_Exercise objective_
When you spot the word "didática" in a line of the data below, copy that line.

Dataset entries
----

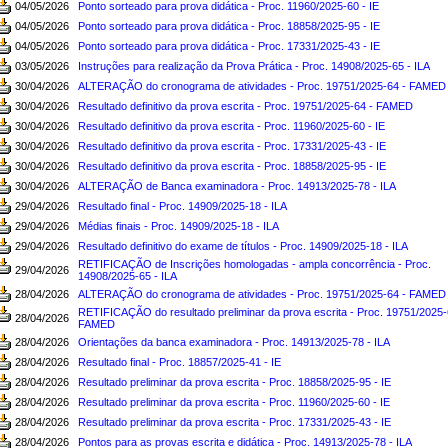
04/05/2026
Ponto sorteado para prova didática - Proc. 11960/2025-60 - IE
04/05/2026
Ponto sorteado para prova didática - Proc. 18858/2025-95 - IE
04/05/2026
Ponto sorteado para prova didática - Proc. 17331/2025-43 - IE
03/05/2026
Instruções para realização da Prova Prática - Proc. 14908/2025-65 - ILA
30/04/2026
ALTERAÇÃO do cronograma de atividades - Proc. 19751/2025-64 - FAMED
30/04/2026
Resultado definitivo da prova escrita - Proc. 19751/2025-64 - FAMED
30/04/2026
Resultado definitivo da prova escrita - Proc. 11960/2025-60 - IE
30/04/2026
Resultado definitivo da prova escrita - Proc. 17331/2025-43 - IE
30/04/2026
Resultado definitivo da prova escrita - Proc. 18858/2025-95 - IE
30/04/2026
ALTERAÇÃO de Banca examinadora - Proc. 14913/2025-78 - ILA
29/04/2026
Resultado final - Proc. 14909/2025-18 - ILA
29/04/2026
Médias finais - Proc. 14909/2025-18 - ILA
29/04/2026
Resultado definitivo do exame de títulos - Proc. 14909/2025-18 - ILA
RETIFICAÇÃO de Inscrições homologadas - ampla concorrência - Proc.
29/04/2026
14908/2025-65 - ILA
28/04/2026
ALTERAÇÃO do cronograma de atividades - Proc. 19751/2025-64 - FAMED
RETIFICAÇÃO do resultado preliminar da prova escrita - Proc. 19751/2025-
28/04/2026
FAMED
28/04/2026
Orientações da banca examinadora - Proc. 14913/2025-78 - ILA
28/04/2026
Resultado final - Proc. 18857/2025-41 - IE
28/04/2026
Resultado preliminar da prova escrita - Proc. 18858/2025-95 - IE
28/04/2026
Resultado preliminar da prova escrita - Proc. 11960/2025-60 - IE
28/04/2026
Resultado preliminar da prova escrita - Proc. 17331/2025-43 - IE
28/04/2026
Pontos para as provas escrita e didática - Proc. 14913/2025-78 - ILA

----

_Written reply_
Ponto sorteado para prova didática - Proc. 11960/2025-60 - IE
Ponto sorteado para prova didática - Proc. 18858/2025-95 - IE
Ponto sorteado para prova didática - Proc. 17331/2025-43 - IE
Pontos para as provas escrita e didática - Proc. 14913/2025-78 - ILA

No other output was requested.